◆ Aim of the exercise
Copy every line of the following data that includes the string "white".

◆ Supplied records
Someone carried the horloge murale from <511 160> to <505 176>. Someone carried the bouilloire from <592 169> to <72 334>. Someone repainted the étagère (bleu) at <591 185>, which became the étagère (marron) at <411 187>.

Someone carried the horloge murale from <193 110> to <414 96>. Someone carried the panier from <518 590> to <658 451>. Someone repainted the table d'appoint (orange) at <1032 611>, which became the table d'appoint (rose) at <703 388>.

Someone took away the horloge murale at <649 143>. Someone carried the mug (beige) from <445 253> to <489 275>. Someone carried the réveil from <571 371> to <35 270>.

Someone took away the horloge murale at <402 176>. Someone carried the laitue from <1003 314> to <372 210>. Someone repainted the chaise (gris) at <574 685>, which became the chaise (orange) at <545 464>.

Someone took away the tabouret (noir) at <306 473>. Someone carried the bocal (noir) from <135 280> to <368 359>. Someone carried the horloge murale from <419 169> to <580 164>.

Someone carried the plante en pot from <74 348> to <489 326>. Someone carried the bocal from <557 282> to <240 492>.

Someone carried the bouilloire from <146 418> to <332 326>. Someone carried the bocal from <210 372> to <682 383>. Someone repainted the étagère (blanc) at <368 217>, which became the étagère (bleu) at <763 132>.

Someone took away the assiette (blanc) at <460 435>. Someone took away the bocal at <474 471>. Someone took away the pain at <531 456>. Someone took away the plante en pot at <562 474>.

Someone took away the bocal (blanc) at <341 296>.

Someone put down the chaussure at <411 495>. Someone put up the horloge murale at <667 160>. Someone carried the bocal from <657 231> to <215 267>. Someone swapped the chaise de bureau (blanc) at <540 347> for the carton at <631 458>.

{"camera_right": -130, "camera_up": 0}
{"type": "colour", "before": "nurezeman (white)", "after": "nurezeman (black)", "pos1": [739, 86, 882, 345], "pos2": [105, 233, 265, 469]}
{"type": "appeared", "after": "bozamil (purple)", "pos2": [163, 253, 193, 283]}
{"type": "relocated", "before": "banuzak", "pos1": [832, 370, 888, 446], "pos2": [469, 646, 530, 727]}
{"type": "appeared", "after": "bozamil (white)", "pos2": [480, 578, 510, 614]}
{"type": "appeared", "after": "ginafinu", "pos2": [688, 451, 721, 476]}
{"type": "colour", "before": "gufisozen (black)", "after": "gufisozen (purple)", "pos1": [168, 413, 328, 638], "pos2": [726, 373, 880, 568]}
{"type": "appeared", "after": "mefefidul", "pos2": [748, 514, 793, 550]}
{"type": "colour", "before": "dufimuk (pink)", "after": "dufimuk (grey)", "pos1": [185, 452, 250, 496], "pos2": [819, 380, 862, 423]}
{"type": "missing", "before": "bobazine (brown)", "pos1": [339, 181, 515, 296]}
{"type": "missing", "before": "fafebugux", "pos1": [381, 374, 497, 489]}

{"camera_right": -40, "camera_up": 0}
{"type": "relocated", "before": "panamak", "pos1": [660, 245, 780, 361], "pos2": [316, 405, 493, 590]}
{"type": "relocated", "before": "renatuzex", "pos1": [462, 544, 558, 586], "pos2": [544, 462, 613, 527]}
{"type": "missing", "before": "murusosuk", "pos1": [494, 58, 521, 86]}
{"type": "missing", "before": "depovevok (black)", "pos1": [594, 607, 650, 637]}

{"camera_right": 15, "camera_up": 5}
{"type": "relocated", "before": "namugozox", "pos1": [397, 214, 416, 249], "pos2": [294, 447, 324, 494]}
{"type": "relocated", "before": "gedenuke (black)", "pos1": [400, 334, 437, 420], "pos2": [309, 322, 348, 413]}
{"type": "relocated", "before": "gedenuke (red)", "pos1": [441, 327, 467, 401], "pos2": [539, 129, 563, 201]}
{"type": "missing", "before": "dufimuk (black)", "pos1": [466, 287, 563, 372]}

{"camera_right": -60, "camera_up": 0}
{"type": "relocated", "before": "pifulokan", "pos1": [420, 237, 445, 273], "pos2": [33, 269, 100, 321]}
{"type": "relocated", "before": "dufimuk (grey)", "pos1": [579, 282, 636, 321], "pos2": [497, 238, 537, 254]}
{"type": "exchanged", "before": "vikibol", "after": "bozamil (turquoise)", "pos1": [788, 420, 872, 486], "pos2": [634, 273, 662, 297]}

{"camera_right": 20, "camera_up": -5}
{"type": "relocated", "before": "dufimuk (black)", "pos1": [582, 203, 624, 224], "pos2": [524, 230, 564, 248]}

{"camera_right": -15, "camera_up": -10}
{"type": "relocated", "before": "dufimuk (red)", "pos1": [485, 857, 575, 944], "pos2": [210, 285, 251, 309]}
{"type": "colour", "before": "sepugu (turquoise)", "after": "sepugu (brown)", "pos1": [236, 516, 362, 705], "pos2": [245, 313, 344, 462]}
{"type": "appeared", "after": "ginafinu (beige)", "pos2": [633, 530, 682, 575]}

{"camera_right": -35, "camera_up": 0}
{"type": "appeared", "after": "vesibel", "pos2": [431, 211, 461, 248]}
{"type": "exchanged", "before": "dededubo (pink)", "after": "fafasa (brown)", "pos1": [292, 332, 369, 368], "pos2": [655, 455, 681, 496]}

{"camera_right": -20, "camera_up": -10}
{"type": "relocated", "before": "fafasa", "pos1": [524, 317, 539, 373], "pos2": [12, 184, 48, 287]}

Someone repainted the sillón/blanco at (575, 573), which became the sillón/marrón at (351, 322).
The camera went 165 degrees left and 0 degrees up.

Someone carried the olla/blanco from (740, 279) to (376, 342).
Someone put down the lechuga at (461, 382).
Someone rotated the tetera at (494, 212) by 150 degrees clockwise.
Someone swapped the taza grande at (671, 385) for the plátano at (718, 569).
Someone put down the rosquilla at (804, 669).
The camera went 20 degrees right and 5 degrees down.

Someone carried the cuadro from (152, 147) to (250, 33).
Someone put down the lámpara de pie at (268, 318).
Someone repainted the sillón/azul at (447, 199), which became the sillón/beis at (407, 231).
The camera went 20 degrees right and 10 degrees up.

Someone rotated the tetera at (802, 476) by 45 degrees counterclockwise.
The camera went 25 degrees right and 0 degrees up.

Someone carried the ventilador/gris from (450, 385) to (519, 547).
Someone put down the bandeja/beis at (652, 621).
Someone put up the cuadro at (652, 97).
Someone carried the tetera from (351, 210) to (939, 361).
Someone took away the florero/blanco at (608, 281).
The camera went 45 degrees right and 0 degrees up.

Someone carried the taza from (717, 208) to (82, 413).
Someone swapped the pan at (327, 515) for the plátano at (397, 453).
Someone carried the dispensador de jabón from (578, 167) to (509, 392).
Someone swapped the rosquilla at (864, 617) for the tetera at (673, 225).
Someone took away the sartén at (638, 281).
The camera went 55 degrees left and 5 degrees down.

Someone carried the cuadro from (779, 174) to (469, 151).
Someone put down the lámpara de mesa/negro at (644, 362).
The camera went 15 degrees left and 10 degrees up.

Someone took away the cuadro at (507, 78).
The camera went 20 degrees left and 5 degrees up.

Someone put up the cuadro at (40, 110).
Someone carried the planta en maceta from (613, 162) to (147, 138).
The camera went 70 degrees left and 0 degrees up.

◆ Result below
{"type": "colour", "before": "nurezeman (white)", "after": "nurezeman (black)", "pos1": [739, 86, 882, 345], "pos2": [105, 233, 265, 469]}
{"type": "appeared", "after": "bozamil (white)", "pos2": [480, 578, 510, 614]}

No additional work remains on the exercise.